[RECORDED INFORMATION — start]

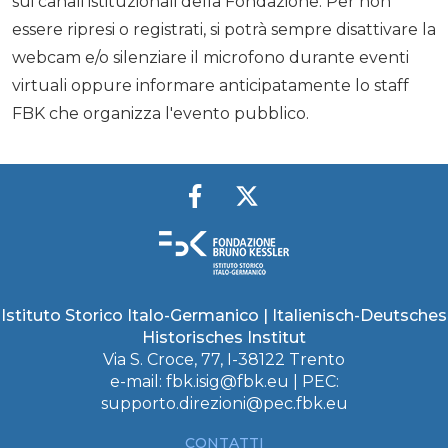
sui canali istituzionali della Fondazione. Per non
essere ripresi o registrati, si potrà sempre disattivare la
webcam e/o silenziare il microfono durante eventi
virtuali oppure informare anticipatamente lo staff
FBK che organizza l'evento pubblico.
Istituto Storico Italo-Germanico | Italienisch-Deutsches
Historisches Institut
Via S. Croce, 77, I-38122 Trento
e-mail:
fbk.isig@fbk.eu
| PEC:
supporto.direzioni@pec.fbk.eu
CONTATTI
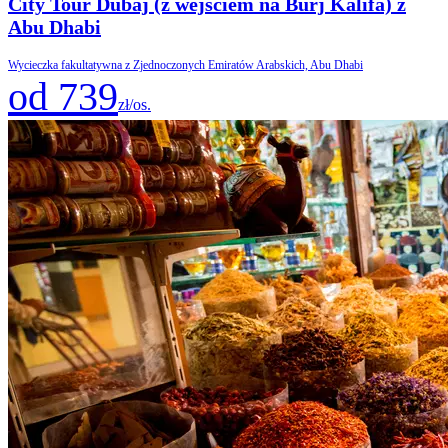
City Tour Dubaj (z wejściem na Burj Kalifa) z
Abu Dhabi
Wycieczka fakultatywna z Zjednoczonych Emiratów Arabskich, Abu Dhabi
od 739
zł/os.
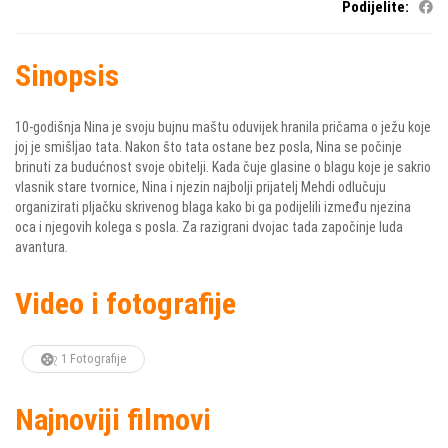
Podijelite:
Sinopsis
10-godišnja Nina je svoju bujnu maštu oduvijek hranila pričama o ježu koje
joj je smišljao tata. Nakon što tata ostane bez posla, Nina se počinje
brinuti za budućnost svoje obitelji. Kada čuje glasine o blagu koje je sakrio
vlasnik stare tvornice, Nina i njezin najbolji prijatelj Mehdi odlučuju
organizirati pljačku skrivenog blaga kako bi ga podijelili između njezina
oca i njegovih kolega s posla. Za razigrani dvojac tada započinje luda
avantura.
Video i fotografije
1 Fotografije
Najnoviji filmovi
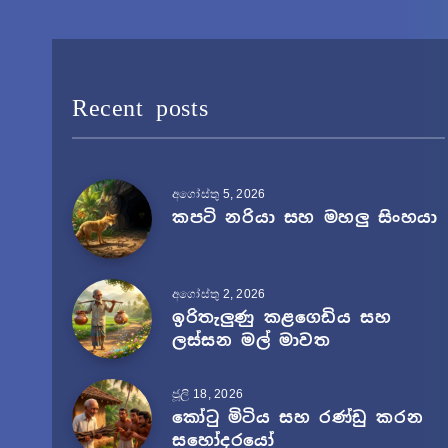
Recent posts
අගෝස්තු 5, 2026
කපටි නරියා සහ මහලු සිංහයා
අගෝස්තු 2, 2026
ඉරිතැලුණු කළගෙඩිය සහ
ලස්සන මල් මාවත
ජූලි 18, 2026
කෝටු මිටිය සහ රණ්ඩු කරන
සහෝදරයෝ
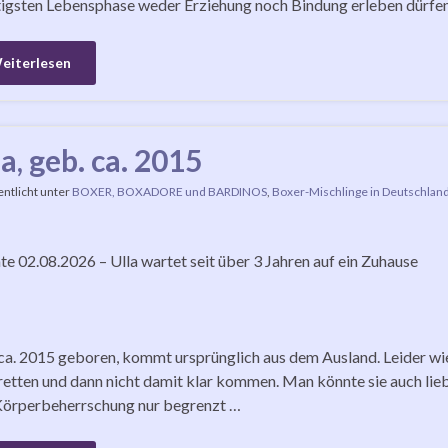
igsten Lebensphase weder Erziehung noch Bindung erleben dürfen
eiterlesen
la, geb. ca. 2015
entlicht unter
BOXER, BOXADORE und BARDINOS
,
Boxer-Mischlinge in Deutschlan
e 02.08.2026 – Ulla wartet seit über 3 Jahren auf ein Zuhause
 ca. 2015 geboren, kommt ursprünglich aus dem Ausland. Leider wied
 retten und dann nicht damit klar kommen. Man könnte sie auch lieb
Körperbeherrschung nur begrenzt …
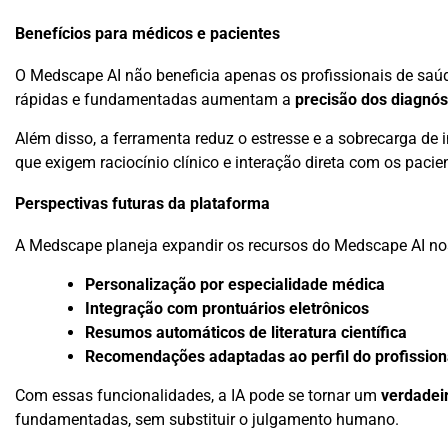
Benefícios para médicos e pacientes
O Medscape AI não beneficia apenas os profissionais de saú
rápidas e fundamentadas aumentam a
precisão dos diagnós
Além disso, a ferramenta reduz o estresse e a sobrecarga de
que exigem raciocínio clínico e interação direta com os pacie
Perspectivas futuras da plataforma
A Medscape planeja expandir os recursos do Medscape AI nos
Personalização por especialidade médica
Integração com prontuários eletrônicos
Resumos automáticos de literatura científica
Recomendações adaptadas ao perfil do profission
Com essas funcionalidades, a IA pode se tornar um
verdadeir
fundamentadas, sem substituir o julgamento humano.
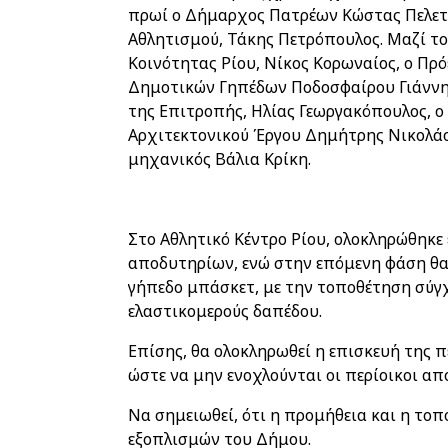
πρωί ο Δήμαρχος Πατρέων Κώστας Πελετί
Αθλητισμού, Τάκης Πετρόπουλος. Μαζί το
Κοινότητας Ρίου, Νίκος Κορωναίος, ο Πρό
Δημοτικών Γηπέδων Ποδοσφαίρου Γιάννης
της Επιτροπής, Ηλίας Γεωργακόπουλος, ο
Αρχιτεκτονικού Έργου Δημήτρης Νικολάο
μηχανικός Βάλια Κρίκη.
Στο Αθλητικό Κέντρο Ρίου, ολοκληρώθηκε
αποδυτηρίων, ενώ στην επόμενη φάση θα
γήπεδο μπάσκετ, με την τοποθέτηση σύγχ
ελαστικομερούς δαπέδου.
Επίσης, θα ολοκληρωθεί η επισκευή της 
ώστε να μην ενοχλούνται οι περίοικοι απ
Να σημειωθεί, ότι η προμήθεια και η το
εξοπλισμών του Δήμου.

[RECORDED INFORMATION — finish]

* [WHAT YOU WILL DO]: Set down all the entries above verbatim, and include none of the pictures.

* [ANSWER SPACE]:
sui canali istituzionali della Fondazione. Per non
essere ripresi o registrati, si potrà sempre disattivare la
webcam e/o silenziare il microfono durante eventi
virtuali oppure informare anticipatamente lo staff
FBK che organizza l'evento pubblico.
Istituto Storico Italo-Germanico | Italienisch-Deutsches
Historisches Institut
Via S. Croce, 77, I-38122 Trento
e-mail:
fbk.isig@fbk.eu
| PEC:
supporto.direzioni@pec.fbk.eu
CONTATTI
City Tour Dubaj (z wejściem na Burj Kalifa) z
Abu Dhabi
Wycieczka fakultatywna z Zjednoczonych Emiratów Arabskich, Abu Dhabi
od 739
zł/os.
Podijelite:
Sinopsis
10-godišnja Nina je svoju bujnu maštu oduvijek hranila pričama o ježu koje
joj je smišljao tata. Nakon što tata ostane bez posla, Nina se počinje
brinuti za budućnost svoje obitelji. Kada čuje glasine o blagu koje je sakrio
vlasnik stare tvornice, Nina i njezin najbolji prijatelj Mehdi odlučuju
organizirati pljačku skrivenog blaga kako bi ga podijelili između njezina
oca i njegovih kolega s posla. Za razigrani dvojac tada započinje luda
avantura.
Video i fotografije
1 Fotografije
Najnoviji filmovi
Recent posts
අගෝස්තු 5, 2026
කපටි නරියා සහ මහලු සිංහයා
අගෝස්තු 2, 2026
ඉරිතැලුණු කළගෙඩිය සහ
ලස්සන මල් මාවත
ජූලි 18, 2026
කෝටු මිටිය සහ රණ්ඩු කරන
සහෝදරයෝ
igsten Lebensphase weder Erziehung noch Bindung erleben dürfen
eiterlesen
la, geb. ca. 2015
entlicht unter
BOXER, BOXADORE und BARDINOS
,
Boxer-Mischlinge in Deutschlan
e 02.08.2026 – Ulla wartet seit über 3 Jahren auf ein Zuhause
 ca. 2015 geboren, kommt ursprünglich aus dem Ausland. Leider wied
 retten und dann nicht damit klar kommen. Man könnte sie auch lieb
Körperbeherrschung nur begrenzt …
Benefícios para médicos e pacientes
O Medscape AI não beneficia apenas os profissionais de saú
rápidas e fundamentadas aumentam a
precisão dos diagnós
Além disso, a ferramenta reduz o estresse e a sobrecarga de
que exigem raciocínio clínico e interação direta com os pacie
Perspectivas futuras da plataforma
A Medscape planeja expandir os recursos do Medscape AI nos
Personalização por especialidade médica
Integração com prontuários eletrônicos
Resumos automáticos de literatura científica
Recomendações adaptadas ao perfil do profission
Com essas funcionalidades, a IA pode se tornar um
verdadeir
fundamentadas, sem substituir o julgamento humano.
πρωί ο Δήμαρχος Πατρέων Κώστας Πελετί
Αθλητισμού, Τάκης Πετρόπουλος. Μαζί το
Κοινότητας Ρίου, Νίκος Κορωναίος, ο Πρό
Δημοτικών Γηπέδων Ποδοσφαίρου Γιάννης
της Επιτροπής, Ηλίας Γεωργακόπουλος, ο
Αρχιτεκτονικού Έργου Δημήτρης Νικολάο
μηχανικός Βάλια Κρίκη.
Στο Αθλητικό Κέντρο Ρίου, ολοκληρώθηκε
αποδυτηρίων, ενώ στην επόμενη φάση θα
γήπεδο μπάσκετ, με την τοποθέτηση σύγχ
ελαστικομερούς δαπέδου.
Επίσης, θα ολοκληρωθεί η επισκευή της 
ώστε να μην ενοχλούνται οι περίοικοι απ
Να σημειωθεί, ότι η προμήθεια και η το
εξοπλισμών του Δήμου.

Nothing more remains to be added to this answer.